Arm MAP (part of the Arm Forge suite, with DDT) is a profiler for parallel, multithreaded or single threaded C, C++, Fortran and F90 codes. It provides in depth analysis and bottleneck pinpointing to the source line. Unlike most profilers, it’s designed to be able to profile pthreads, OpenMP or MPI for parallel and threaded code. MAP aims to be simple to use – there’s no need to instrument each source file, or configure.
Linking your program with the MAP Sampler (for Cray systems)
In order to collect information about your program, you must link your program with the MAP sampling libraries. When using shared libraries on, MAP can do this automatically at runtime.
On Cray systems, the map-static-link and map-dynamic-link modules can help with this.
- module load forge
- module load map-link-static # or map-link-dynamic
- Re-compile or re-link your program.
Do I need to recompile?
There’s no need to instrument your code with Arm MAP, so there’s no strict requirement to recompile. However, if your binary wasn’t compiled with the -g compiler flag, MAP won’t be able to show you source-line information, so recompiling would be beneficial.
Note: If using the Cray compiler, you may wish to use
-G2 instead of
-g. This will prevent the compiler from disabling most optimizations, which could affect runtime performance.
Generating a MAP output file
Arm MAP can generate a profile using the GUI or the command line. The GUI option should look familiar to existing users of DDT, whereas the command line option may offer the smoothest transition when moving from an existing launch configuration.
MAP profiles are small in size, and there’s generally no configuration required other than your existing aprun command line.
To generate a profile using MAP, take an existing queue submission script and modify to include the following:
source $MODULESHOME/init/bash # May already be included if using modules module load forge
And then add a prefix your aprun command so that:
aprun -n 128 -N 8 ./myapp a b c
map --profile aprun -n 128 -N 8 ./myapp a b c
Once your job has completed running, the program’s working directory should contain a timestamped .map file such as myapp_1p_1t_2016-01-01_12-00.map.
Profiling a subset of your application
To profile only a subset of your application, you can either use the
--start-after=TIME and its command line options (see
map --help for more information), or use the API to have your code tell MAP when to start and stop sampling, as detailed here.
Viewing a MAP profile
Once you have collected a profile, you can then view the information using the map command, either by launching and choosing “Load Profile Data File”, or by specifying the file on the command line e.g.
(The above will require a SSH connection with X11 forwarding, or other remote graphics setup.)

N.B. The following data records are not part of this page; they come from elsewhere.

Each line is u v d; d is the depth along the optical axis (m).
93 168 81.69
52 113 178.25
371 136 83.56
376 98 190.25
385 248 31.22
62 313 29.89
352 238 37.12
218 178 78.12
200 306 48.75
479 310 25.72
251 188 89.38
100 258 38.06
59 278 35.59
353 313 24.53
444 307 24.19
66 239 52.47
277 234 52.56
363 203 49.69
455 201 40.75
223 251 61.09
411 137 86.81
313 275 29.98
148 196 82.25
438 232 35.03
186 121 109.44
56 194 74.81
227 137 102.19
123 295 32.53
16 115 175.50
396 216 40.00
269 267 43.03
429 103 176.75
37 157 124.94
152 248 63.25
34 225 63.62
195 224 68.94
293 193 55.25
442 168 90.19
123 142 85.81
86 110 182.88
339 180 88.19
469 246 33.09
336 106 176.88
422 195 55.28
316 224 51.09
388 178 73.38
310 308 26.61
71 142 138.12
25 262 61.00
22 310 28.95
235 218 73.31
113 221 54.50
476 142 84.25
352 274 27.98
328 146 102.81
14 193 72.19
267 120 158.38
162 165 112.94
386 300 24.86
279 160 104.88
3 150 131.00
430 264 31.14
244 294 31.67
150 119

An alternative that provides a local, native GUI (for Linux, OS X, or Windows) is to install the Arm Forge Remote Client on your local machine. This client is able to load and view profiles locally (useful when working offline), or remotely (which avoids the need to copy the profile data and corresponding source code to your local machine).
The remote client can be used for both Arm DDT and Arm MAP. For more information on how to install and configure the remote client, see the remote client setup page.
For more information see the Arm Forge user guide (also available via the “Help” menu in the MAP GUI).
Additional Arm MAP resources
The Score-P measurement infrastructure is a highly scalable and easy-to-use tool suite for profiling, event tracing, and online analysis of HPC applications. Score-P supports analyzing C, C++ and Fortran applications that make use of multi-processing (MPI, SHMEM), thread parallelism (OpenMP, PThreads) and accelerators (CUDA, OpenCL, OpenACC) and combinations.
For detailed information about using Score-P on Titan and the builds available, please see the Score-P Software Page.
Vampir is a software performance visualizer focused on highly parallel applications. It presents a unified view on an application run including the use of programming paradigms like MPI, OpenMP, PThreads, CUDA, OpenCL and OpenACC. It also incorporates file I/O, hardware performance counters and other performance data sources. Various interactive displays offer detailed insight into the performance behavior of the analyzed application. Vampir’s scalable analysis server and visualization engine enable interactive navigation of large amounts of performance data. Score-P and TAU generate OTF2 trace files for Vampir to visualize.